Survivorship essentials:
Neglected aspects of the population numbers problem
I. INTERNAL DEMOGRAPHIC PROBLEM
I.2. Speculations around the internal demographic problem
The modern wide mass-media coverage of the internal, artificially inflated demographic problem is of political nature. Calls to elevate birth rates that can be heard today in most developed countries are accompanied by references to the necessity of supporting the retired people. Alternatively, as in Russia, where pensions are below the living minimum and it is well-known that the elderly people are supporting themselves, to the danger of the nation "becoming extinct".
In all cases population growth leads to a decrease in per capita gross domestic product as compared to a stationary or shrinking population. However, gross domestic product (GDP) of the country as a whole is proportional to the population number and, hence, increases when the population grows. Thus, population growth that is more rapid than the growth of GDP leads to a decrease of per capita GDP and, hence, lowers average living standards in the population. However, since the population elite, which does not grow in numbers, lives on a fixed percentage of GDP, living standards of the elite improve with growing population numbers and, hence, GDP. This is one of the reasons for why high birth rates in a population can be encouraged by its ruling elite.
In the recent historical past, at equal armaments and similar military tactics employed, the military power of a state was determined by the size of its army, the latter proportional to total population number of the country. However, the performance of the army was always a function of the levels of development of military technologies, military science and military education, which were not directly related or even not related at all to the total population number. In the modern world, with the appearance of nuclear weapons and transition to professional armies that make use of the latest technological and scientific advancements of the civilization, the defensive power no longer depends on the population number.
In those societies where the scientific progress and its close follower — technological progress — occur at a maximum speed, the resources allocated to the upbringing and education of the young generation, are necessarily huge. Accordingly, in the developed countries the women have acquired the full rights of society members and can freely decide how many children they would like to have and whether and when these children should be born. The state institution of marriage has largely disintegrated. This is one of the reasons for the stabilization or the recent decline of the population numbers in the developed countries.
After the technologies, on which the civilization of the developed countries has been running and ensured its further scientific and technological progress, come out of date and become incompetitive, they are being exported to the developing countries of the third world. This export costs little in terms of financial investments. It is difficult and costly to develop a new technology. But it is much easier to absorb and learn to make use of an accomplished and tested technology. This can be done by populations of the developing countries without investing much labor, time and manpower. Spared the challenge of advancing their own science and technology and, consequently, of investing heavily into the younger generation, the developing countries continue to maintain high reproduction rates. Therefore, the widely-practiced policy of selling the aging technologies away to the developing countries poses a serious threat to the existence of both developed and developing countries, as well as of the world as a whole.
The developed countries have become what they are — i.e., maximized the rate of their scientific and technological progress — in the course of an intense competitive interaction with each other. These countries cannot afford diminishing the educational investments into the younger generation; in consequence, they cannot allow high birth rates and a rapid increase of population numbers. "Standard of living" quantified as the per capita GDP is continuously growing in the developed countries. (As discussed below, this definition of a standard of living does not reflect the inherent behavioral needs and genetically encoded demands of the human being, i.e., it does not represent a true living standard. For this reason we enclose the above economics-related definition of the standard of living in quotes). This high "standard" is in reality not exceedingly high at all, but barely covers the objectively high demands of a population working intensely to sustain the high speed of the technological progress. It is rarely appreciated that this high "standard of living" is a necessity for the country to remain developed.

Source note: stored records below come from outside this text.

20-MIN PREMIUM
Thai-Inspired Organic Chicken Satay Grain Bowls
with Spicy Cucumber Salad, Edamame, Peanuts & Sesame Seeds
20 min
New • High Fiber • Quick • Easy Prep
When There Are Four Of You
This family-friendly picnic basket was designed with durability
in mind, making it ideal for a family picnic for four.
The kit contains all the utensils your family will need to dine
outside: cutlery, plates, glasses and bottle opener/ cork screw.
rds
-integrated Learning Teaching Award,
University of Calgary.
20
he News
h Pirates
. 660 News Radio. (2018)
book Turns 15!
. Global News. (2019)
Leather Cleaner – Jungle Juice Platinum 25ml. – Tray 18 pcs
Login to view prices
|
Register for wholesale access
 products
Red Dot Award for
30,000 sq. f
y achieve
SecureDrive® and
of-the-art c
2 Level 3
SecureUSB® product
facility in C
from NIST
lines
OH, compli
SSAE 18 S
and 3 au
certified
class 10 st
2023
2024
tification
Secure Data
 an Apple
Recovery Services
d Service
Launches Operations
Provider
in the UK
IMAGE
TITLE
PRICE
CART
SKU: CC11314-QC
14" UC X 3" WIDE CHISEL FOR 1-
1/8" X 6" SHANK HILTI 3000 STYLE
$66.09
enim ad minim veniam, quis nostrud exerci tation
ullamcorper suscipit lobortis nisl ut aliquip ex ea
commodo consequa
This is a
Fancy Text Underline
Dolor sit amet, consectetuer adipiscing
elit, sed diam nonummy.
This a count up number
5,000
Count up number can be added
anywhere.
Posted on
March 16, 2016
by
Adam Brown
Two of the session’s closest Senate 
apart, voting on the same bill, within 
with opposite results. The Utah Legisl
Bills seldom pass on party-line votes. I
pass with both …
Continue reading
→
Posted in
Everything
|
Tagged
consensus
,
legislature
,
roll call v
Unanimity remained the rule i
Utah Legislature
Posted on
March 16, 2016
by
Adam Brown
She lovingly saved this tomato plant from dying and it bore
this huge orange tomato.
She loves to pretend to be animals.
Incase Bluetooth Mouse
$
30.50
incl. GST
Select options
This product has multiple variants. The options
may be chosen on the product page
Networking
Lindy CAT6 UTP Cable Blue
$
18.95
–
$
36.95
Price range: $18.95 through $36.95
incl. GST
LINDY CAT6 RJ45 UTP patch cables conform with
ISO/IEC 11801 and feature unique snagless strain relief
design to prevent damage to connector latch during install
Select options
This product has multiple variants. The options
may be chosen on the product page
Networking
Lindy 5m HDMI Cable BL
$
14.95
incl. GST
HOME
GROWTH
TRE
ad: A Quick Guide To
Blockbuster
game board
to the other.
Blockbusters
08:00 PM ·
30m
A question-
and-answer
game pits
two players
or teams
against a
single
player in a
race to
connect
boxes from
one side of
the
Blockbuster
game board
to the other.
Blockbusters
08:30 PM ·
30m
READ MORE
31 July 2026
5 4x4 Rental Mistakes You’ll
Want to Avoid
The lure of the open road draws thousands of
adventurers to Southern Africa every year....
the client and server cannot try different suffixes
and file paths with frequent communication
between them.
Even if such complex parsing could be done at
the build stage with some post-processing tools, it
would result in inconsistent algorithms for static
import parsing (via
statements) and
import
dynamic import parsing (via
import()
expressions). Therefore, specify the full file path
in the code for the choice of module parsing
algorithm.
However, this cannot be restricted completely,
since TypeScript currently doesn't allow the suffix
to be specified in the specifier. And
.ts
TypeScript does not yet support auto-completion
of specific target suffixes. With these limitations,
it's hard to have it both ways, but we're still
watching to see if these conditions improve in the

It is worthy noting that people in the developed countries could enjoy more free time and a more comfortable and stress-free existence at a lower value of per capita GDP, if the condition of sustaining the high speed of scientific and technological progress were relaxed. But in this case the country where the progress was stopped would face the danger of losing the status of "developed" in the competition with the other countries that continue the scientific and technological race. Moreover, as discussed in the sections to follow, such a country would be unable to buy energy from the countries oil-exporters.
The developing countries pay practically nothing for the high technologies imported from the developed countries. These technologies make it possible to further sustain the high population growth rates in these countries, while the local cultural stereotypes make any changes in the demographic policies, like population stabilization or negative growth, difficult. The cost of living and "standard of living" are much lower in the developing countries, which too facilitates the maintenance of high birth rates. Conversely, the continued population growth does not allow the developing countries to reach a high "standard of living" despite the absorption of high technologies created and delivered to the third world by the developed countries.